═══ Records for the task

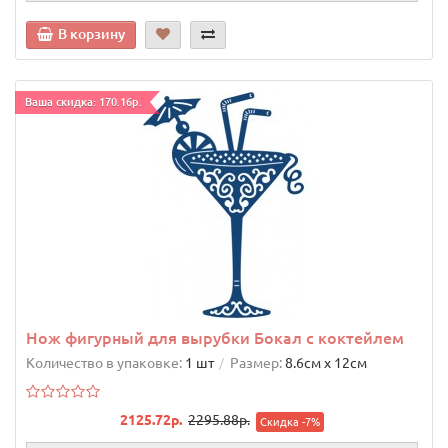
В корзину
Ваша скидка: 170.16р.
Нож фигурный для вырубки Бокал с коктейлем
Количество в упаковке:
1 шт
Размер:
8.6cм х 12см
2125.72р.
2295.88р.
Скидка -7%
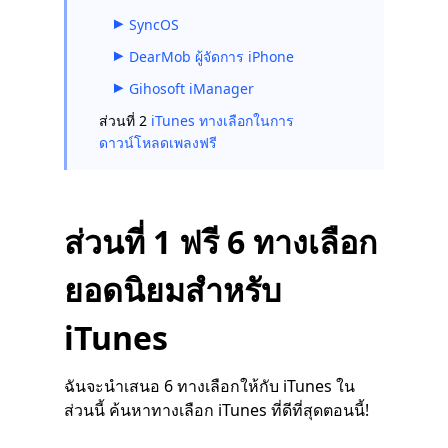
SyncOS
DearMob ผู้จัดการ iPhone
Gihosoft iManager
ส่วนที่ 2
iTunes ทางเลือกในการ
ดาวน์โหลดเพลงฟรี
ส่วนที่ 1 ฟรี 6 ทางเลือก
ยอดนิยมสำหรับ
iTunes
ฉันจะนำเสนอ 6 ทางเลือกให้กับ iTunes ใน
ส่วนนี้ ค้นหาทางเลือก iTunes ที่ดีที่สุดตอนนี้!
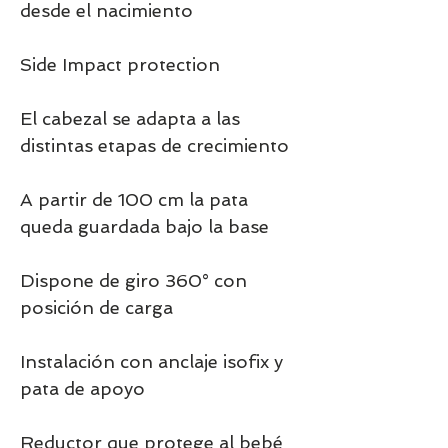
desde el nacimiento
Side Impact protection
El cabezal se adapta a las
distintas etapas de crecimiento
A partir de 100 cm la pata
queda guardada bajo la base
Dispone de giro 360° con
posición de carga
Instalación con anclaje isofix y
pata de apoyo
Reductor que protege al bebé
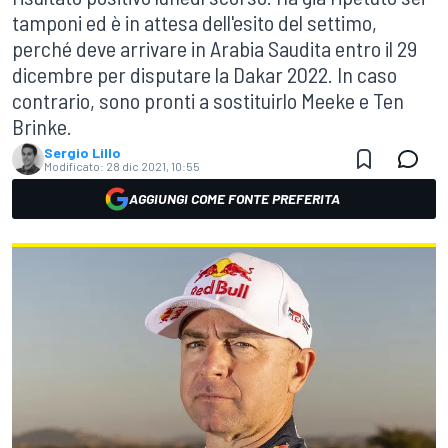
tamponi ed è in attesa dell'esito del settimo,
perché deve arrivare in Arabia Saudita entro il 29
dicembre per disputare la Dakar 2022. In caso
contrario, sono pronti a sostituirlo Meeke e Ten
Brinke.
Sergio Lillo
Modificato:
28 dic 2021, 10:55
AGGIUNGI COME FONTE PREFERITA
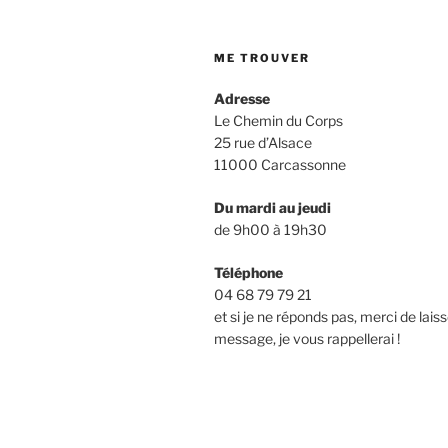
ME TROUVER
Adresse
Le Chemin du Corps
25 rue d’Alsace
11000 Carcassonne
Du mardi au jeudi
de 9h00 à 19h30
Téléphone
04 68 79 79 21
et si je ne réponds pas, merci de lais
message, je vous rappellerai !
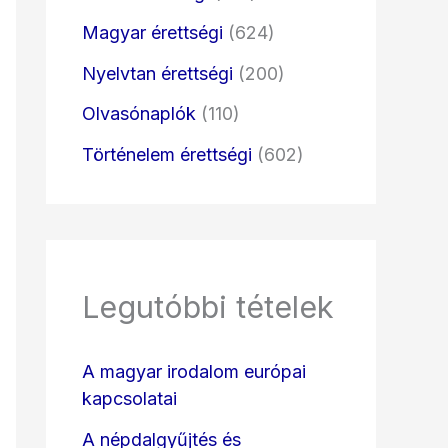
Magyar érettségi
(624)
Nyelvtan érettségi
(200)
Olvasónaplók
(110)
Történelem érettségi
(602)
Legutóbbi tételek
A magyar irodalom európai
kapcsolatai
A népdalgyűjtés és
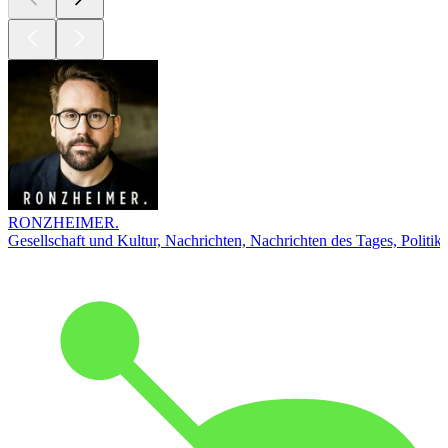
RONZHEIMER.
Gesellschaft und Kultur, Nachrichten, Nachrichten des Tages, Politik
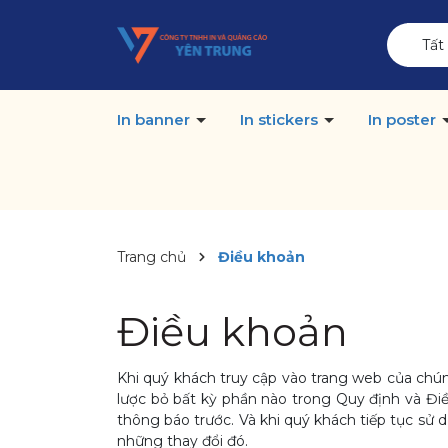
Tất
In banner
In stickers
In poster
Trang chủ
Điều khoản
Điều khoản
Khi quý khách truy cập vào trang web của chún
lược bỏ bất kỳ phần nào trong Quy định và Điề
thông báo trước. Và khi quý khách tiếp tục sử d
những thay đổi đó.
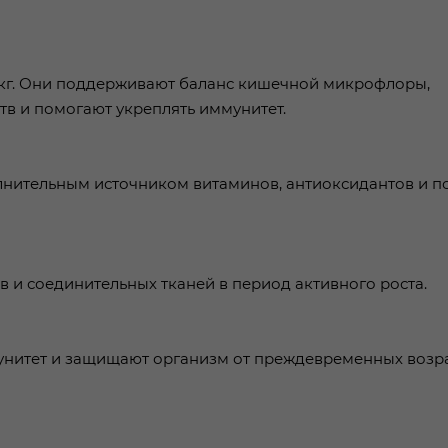
 кг. Они поддерживают баланс кишечной микрофлоры,
в и помогают укреплять иммунитет.
лнительным источником витаминов, антиоксидантов и п
 и соединительных тканей в период активного роста.
унитет и защищают организм от преждевременных возр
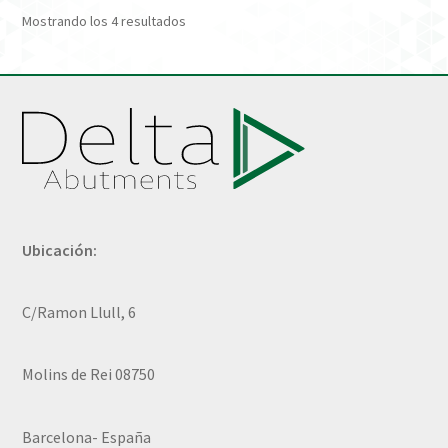
Mostrando los 4 resultados
Ubicación:
C/Ramon Llull, 6
Molins de Rei 08750
Barcelona- España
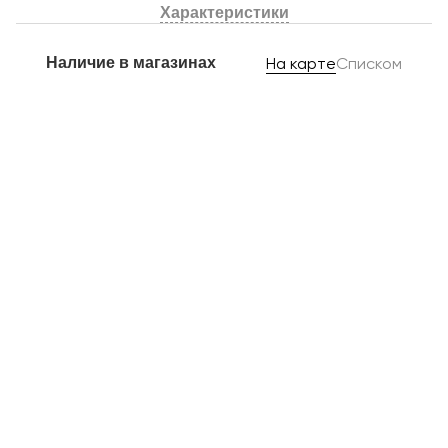
Характеристики
Наличие в магазинах
На карте
Списком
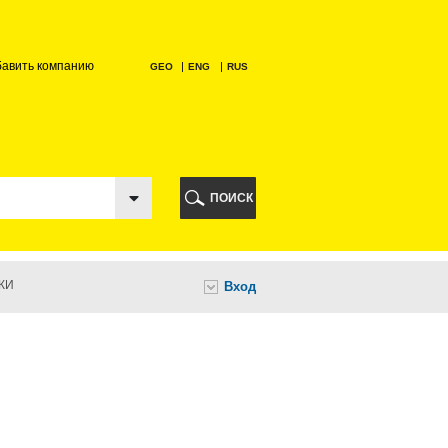
бавить компанию
GEO
ENG
RUS
РИ
ПОИСК
КИ
Вход
И
НИ
А
ИА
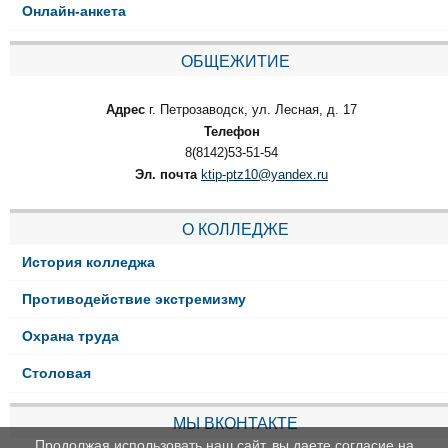
Онлайн-анкета
ОБЩЕЖИТИЕ
Адрес
г. Петрозаводск, ул. Лесная, д. 17
Телефон
8(8142)53-51-54
Эл. почта
ktip-ptz10@yandex.ru
О КОЛЛЕДЖЕ
История колледжа
Противодействие экстремизму
Охрана труда
Столовая
МЫ ВКОНТАКТЕ
Продолжая использовать наш сайт, вы даете согласие на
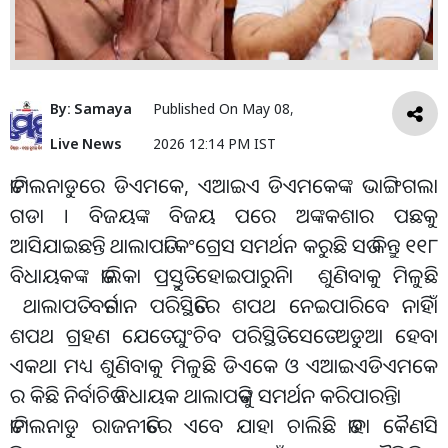
By:
Samaya
Published On
May 08,
Live News
2026 12:14 PM IST
ତାମିଲନାଡୁରେ ଡିଏମକେ, ଏଆଇଏ ଡିଏମକେଙ୍କ ଭାଙ୍ଗିଗଲା
ଗଡା । ବିଜୟଙ୍କ ବିଜୟ ପରେ ଅଙ୍କକଶାର ପଛକୁ
ଆସିଯାଇଛନ୍ତି ଥାଲାପତିା କଂଗ୍ରେସ ସମର୍ଥନ କରୁଛି ସତ କିନ୍ତୁ ୧୧୮
ବିଧାୟକଙ୍କ ତାଲିକା ପ୍ରସ୍ତୁତି ହୋଇପାରୁନିା ଶୁଣିବାକୁ ମିଳୁଛି
ଥାଲାପତି ବର୍ତମାନ ପରିସ୍ଥିତିରେ ଶପଥ ନେଇପାରିବେ ନାହିାଁ
ଶପଥ ଗ୍ରହଣ ଯେତେ ଘୁଂଚିବ ପରିସ୍ଥିତି ସେତେ ଅଡୁଆ ହେବା
ଏକଥା ମଧ୍ୟ ଶୁଣିବାକୁ ମିଳୁଛି ଡିଏକେ ଓ ଏଆଇଏଡିଏମକେ
ର କିଛି ନିର୍ବାଚିତ ବିଧାୟକ ଥାଲାପତିଙ୍କୁ ସମର୍ଥନ କରିପାରନ୍ତିା
ତାମିଲନାଡୁ ରାଜନୀତିରେ ଏବେ ଯାହା ଚାଲିଛି ତାହା କୈଣସି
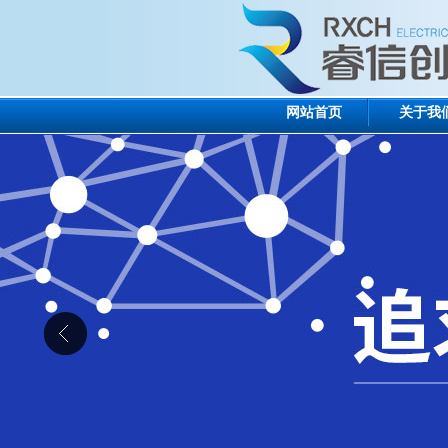
网站首页
关于我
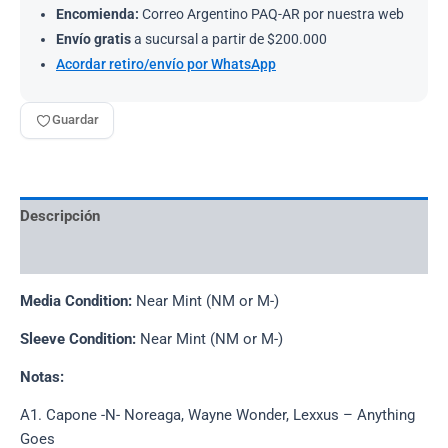
Encomienda:
Correo Argentino PAQ-AR por nuestra web
Envío gratis
a sucursal a partir de $200.000
Acordar retiro/envío por WhatsApp
Guardar
Descripción
Información adicional
Media Condition:
Near Mint (NM or M-)
Sleeve Condition:
Near Mint (NM or M-)
Notas:
A1. Capone -N- Noreaga, Wayne Wonder, Lexxus – Anything
Goes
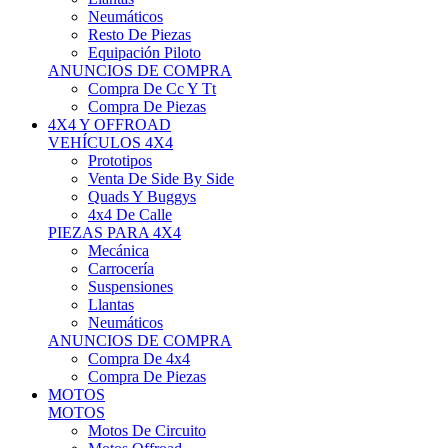
Neumáticos
Resto De Piezas
Equipación Piloto
ANUNCIOS DE COMPRA
Compra De Cc Y Tt
Compra De Piezas
4X4 Y OFFROAD
VEHÍCULOS 4X4
Prototipos
Venta De Side By Side
Quads Y Buggys
4x4 De Calle
PIEZAS PARA 4X4
Mecánica
Carrocería
Suspensiones
Llantas
Neumáticos
ANUNCIOS DE COMPRA
Compra De 4x4
Compra De Piezas
MOTOS
MOTOS
Motos De Circuito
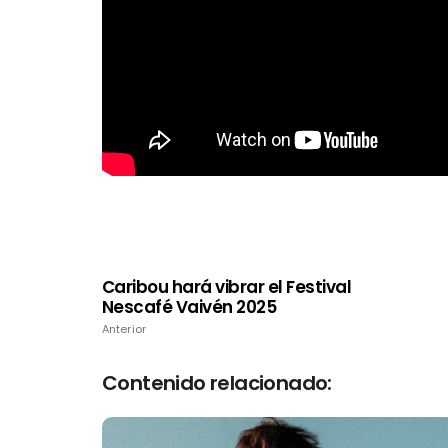
Caribou hará vibrar el Festival
Nescafé Vaivén 2025
Anterior
Contenido relacionado:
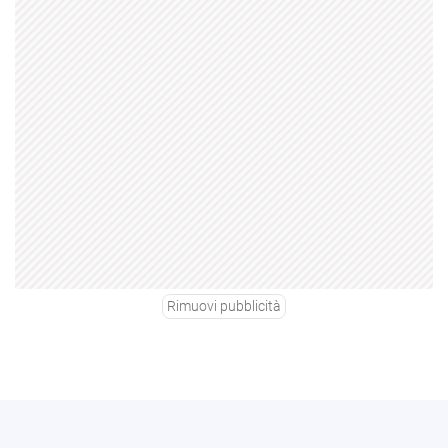
Rimuovi pubblicità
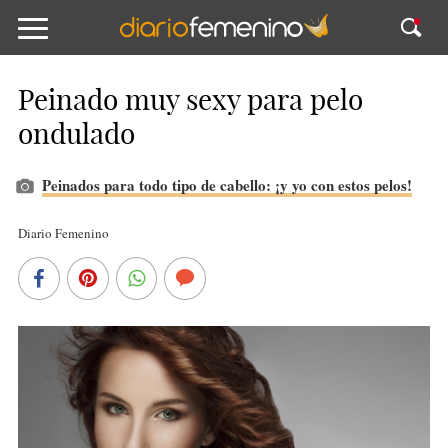
Peinado muy sexy para pelo
ondulado
Peinados para todo tipo de cabello: ¡y yo con estos pelos!
Diario Femenino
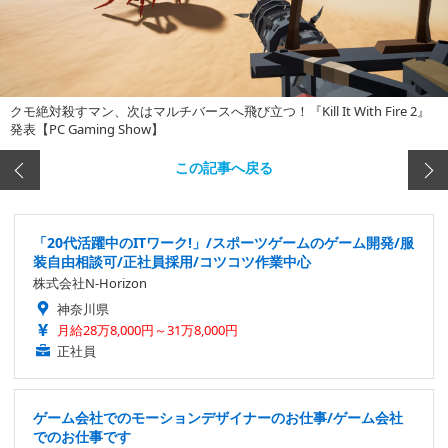
クモ絶対殺すマン、次はマルチバースへ飛び立つ！『Kill It With Fire 2』
発表【PC Gaming Show】
この記事へ戻る
「20代活躍中のITワーク!」/スポーツゲームのゲーム開発/服
装自由相談可/正社員採用/コツコツ作業中心
株式会社N-Horizon
神奈川県
月給28万8,000円～31万8,000円
正社員
ゲーム会社でのモーションデザイナーのお仕事/ゲーム会社
でのお仕事です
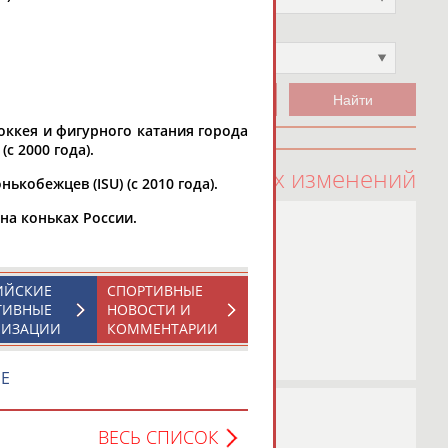
Чемпион
Не выбран
оккея и фигурного катания города
с 2000 года).
100 последних изменений
кобежцев (ISU) (с 2010 года).
на коньках России.
ИЙСКИЕ
СПОРТИВНЫЕ
ТИВНЫЕ
НОВОСТИ И
НИЗАЦИИ
КОММЕНТАРИИ
ИЕ
ВЕСЬ СПИСОК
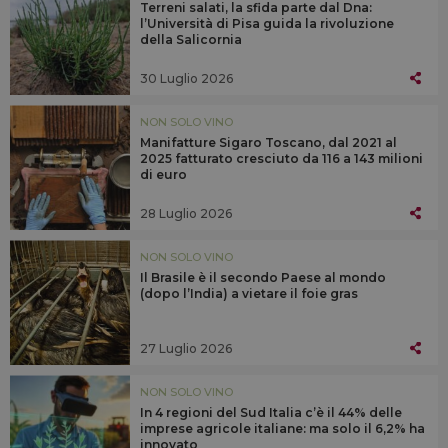
Terreni salati, la sfida parte dal Dna:
l’Università di Pisa guida la rivoluzione
della Salicornia
30 Luglio 2026
NON SOLO VINO
Manifatture Sigaro Toscano, dal 2021 al
2025 fatturato cresciuto da 116 a 143 milioni
di euro
28 Luglio 2026
NON SOLO VINO
Il Brasile è il secondo Paese al mondo
(dopo l’India) a vietare il foie gras
27 Luglio 2026
NON SOLO VINO
In 4 regioni del Sud Italia c’è il 44% delle
imprese agricole italiane: ma solo il 6,2% ha
innovato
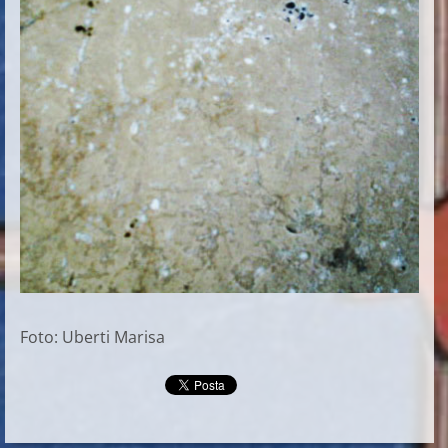
Foto: Uberti Marisa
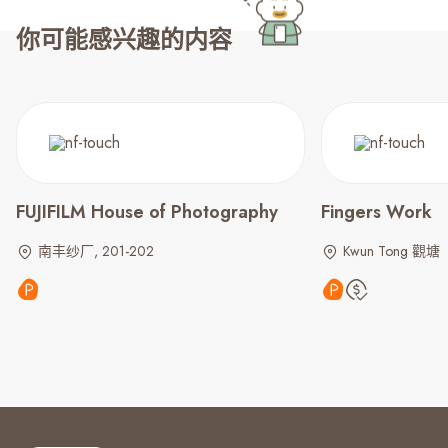
你可能感兴趣的内容
FUJIFILM House of Photography
Fingers Work
南丰纱厂, 201-202
Kwun Tong 觀塘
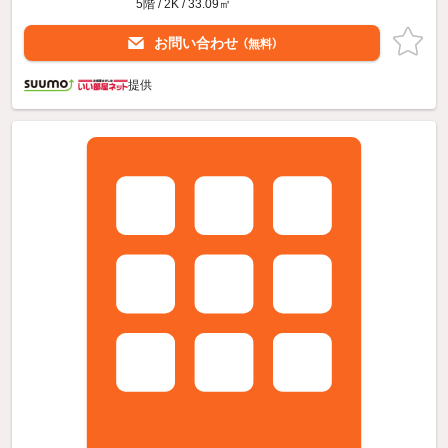
5階 / 2K / 33.09㎡
お問い合わせ
（無料）
提供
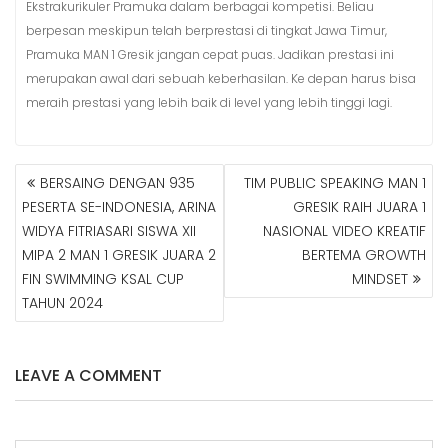
Ekstrakurikuler Pramuka dalam berbagai kompetisi. Beliau
berpesan meskipun telah berprestasi di tingkat Jawa Timur,
Pramuka MAN 1 Gresik jangan cepat puas. Jadikan prestasi ini
merupakan awal dari sebuah keberhasilan. Ke depan harus bisa
meraih prestasi yang lebih baik di level yang lebih tinggi lagi.
BERSAING DENGAN 935
TIM PUBLIC SPEAKING MAN 1
N
PESERTA SE-INDONESIA, ARINA
GRESIK RAIH JUARA 1
A
WIDYA FITRIASARI SISWA XII
NASIONAL VIDEO KREATIF
V
MIPA 2 MAN 1 GRESIK JUARA 2
BERTEMA GROWTH
I
G
FIN SWIMMING KSAL CUP
MINDSET
A
TAHUN 2024
S
I
P
LEAVE A COMMENT
O
S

══════

**Problem description:** Look through the material above. Transcribe exactly the lines between the ones with "ยอดนิยมสำหรับ" and "Reductor que protege al bebé", inclusive, and keep pictures out.

**Answer space:**
ยอดนิยมสำหรับ
iTunes
ฉันจะนำเสนอ 6 ทางเลือกให้กับ iTunes ใน
ส่วนนี้ ค้นหาทางเลือก iTunes ที่ดีที่สุดตอนนี้!
desde el nacimiento
Side Impact protection
El cabezal se adapta a las
distintas etapas de crecimiento
A partir de 100 cm la pata
queda guardada bajo la base
Dispone de giro 360° con
posición de carga
Instalación con anclaje isofix y
pata de apoyo
Reductor que protege al bebé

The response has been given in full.